Fehler 2: Zu viele Anzeigengruppen gleichzeitig
Wenn das Budget auf zu viele Anzeigengruppen verteilt wird, sammelt keine davon genug Daten, um die Lernphase abzuschließen. Lieber weniger, dafür stärker budgetierte Gruppen.
Fehler 3: Falsche KPIs in der Lernphase messen
Während die KI lernt, sind Klickraten oder CPMs keine aussagekräftigen Kennzahlen. Fokussiert euch auf Tracking-Qualität und Datenvollständigkeit – nicht auf kurzfristige Performance-Metriken.
Lernphase abgeschlossen – was jetzt?
Sobald die Lernphase beendet ist, könnt ihr erstmals verlässliche Aussagen über die Performance treffen.
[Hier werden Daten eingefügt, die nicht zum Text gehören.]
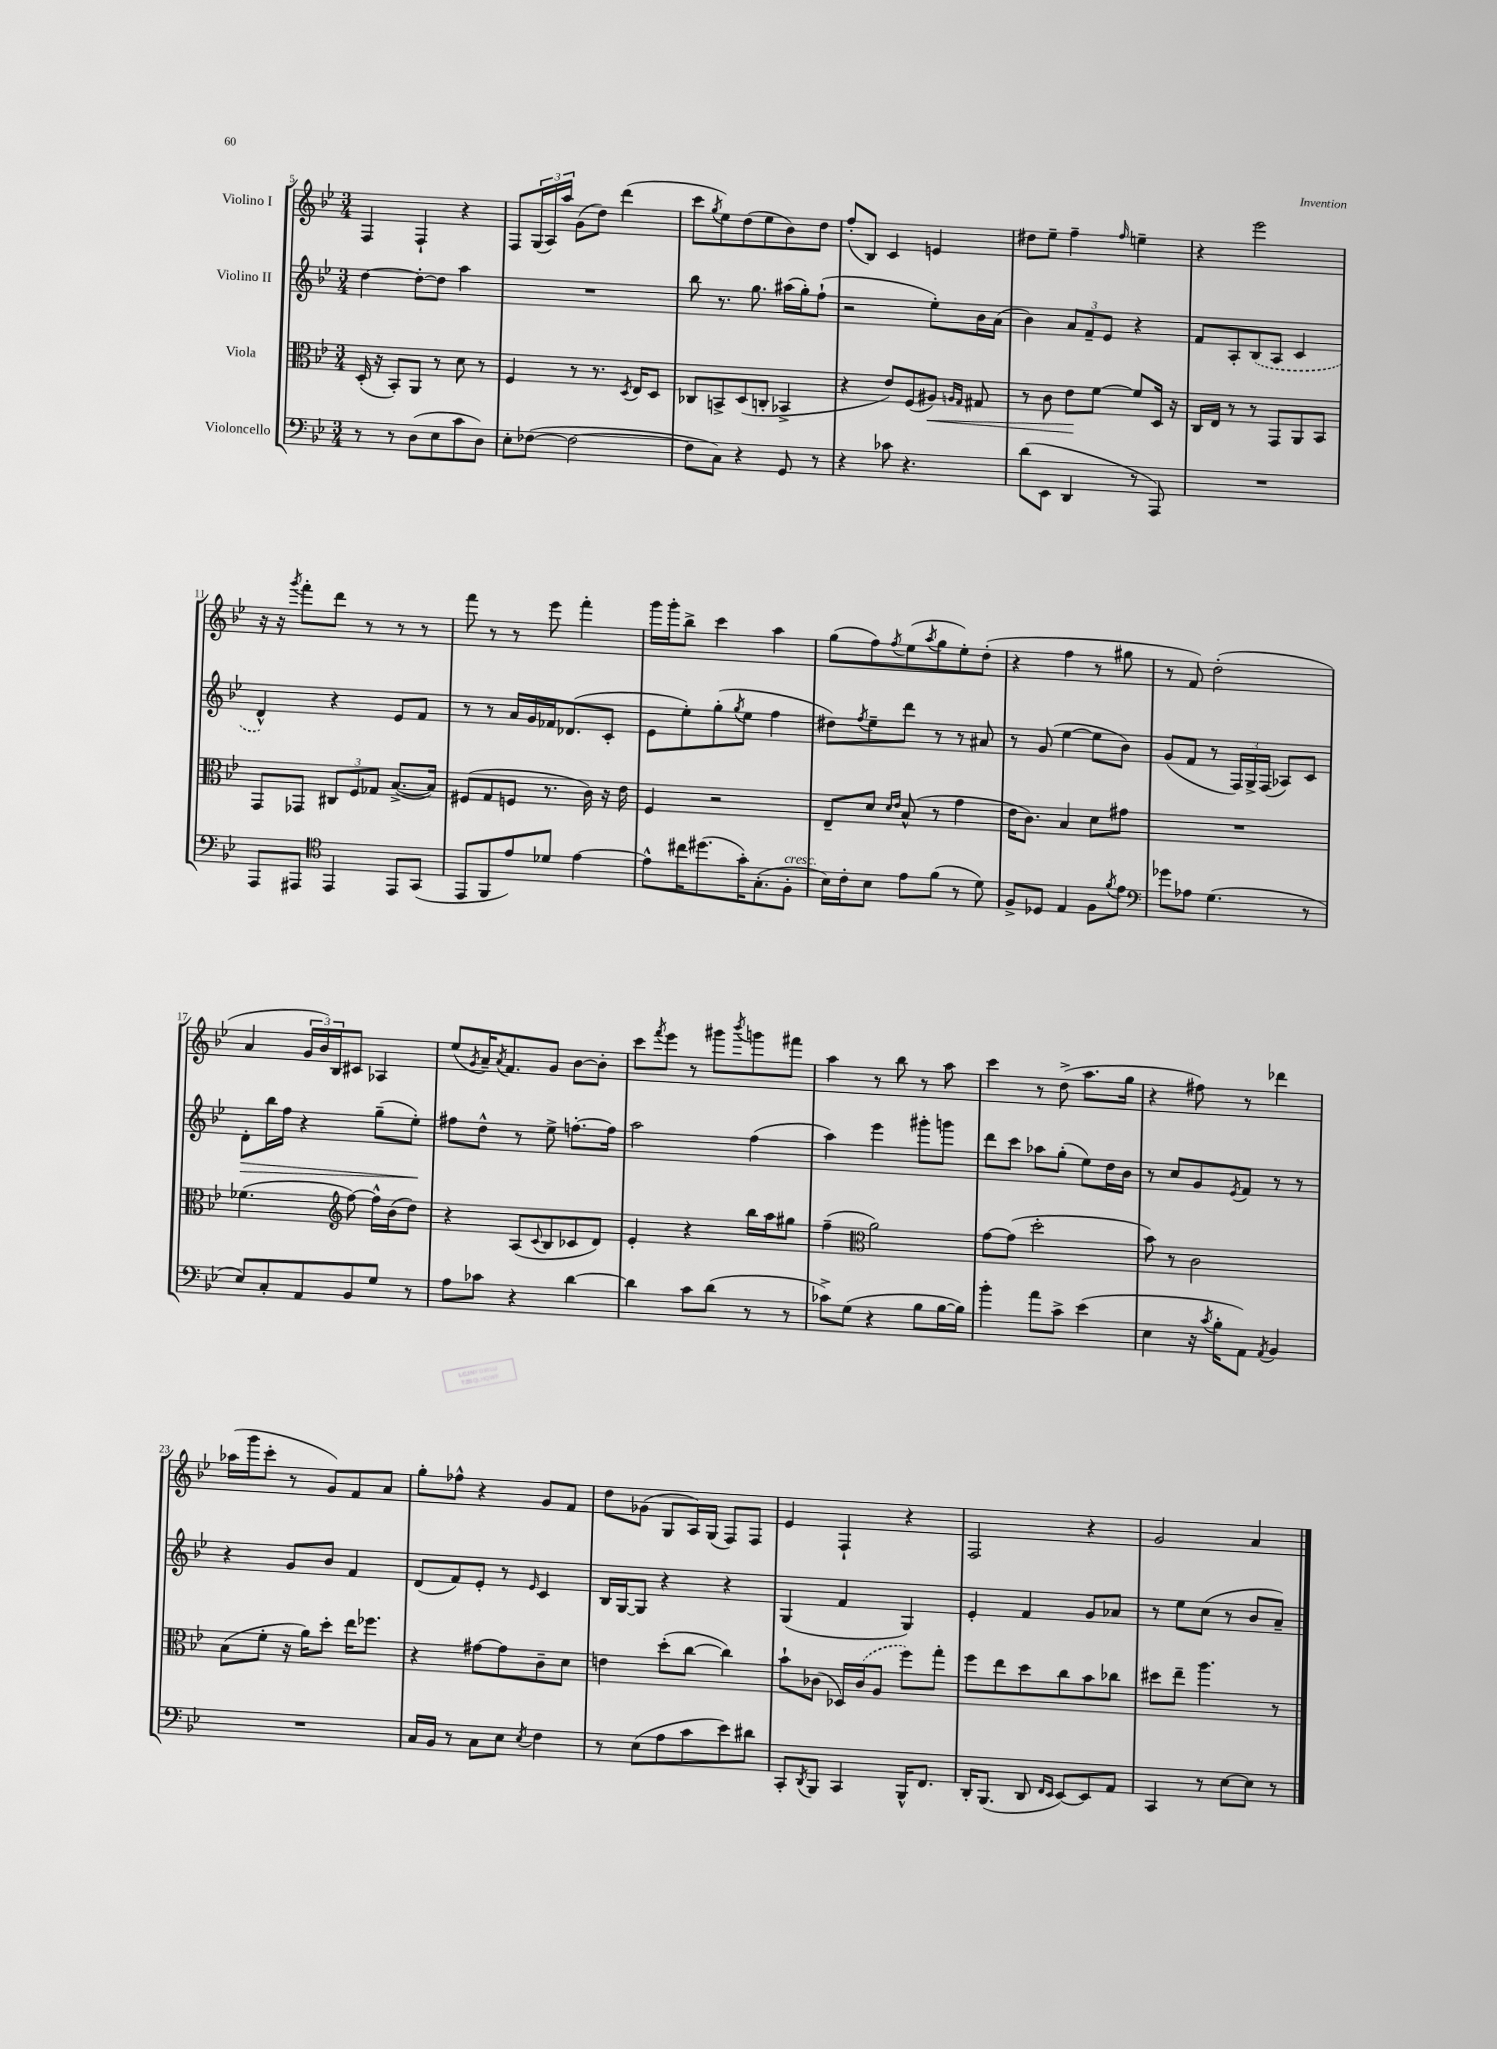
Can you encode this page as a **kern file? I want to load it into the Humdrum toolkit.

Jetzt ist der richtige Zeitpunkt für:
- A/B-Tests mit neuen Creatives
- Schrittweise Budget-Skalierung
- Zielgruppen-Anpassungen, wenn nötig
- Entscheidung: Kampagne weiterführen, optimieren oder beenden
Fazit
Die KI-Systeme von Meta und TikTok sind mächtige Werkzeuge – aber nur, wenn ihr ihnen die Zeit und die Daten gebt, die sie brauchen. Zu frühes Eingreifen ist eine der häufigsten und vermeidbarsten Ursachen für schlechte Kampagnen-Performance.
Der wichtigste Grundsatz: Erst setup, dann warten, dann optimieren.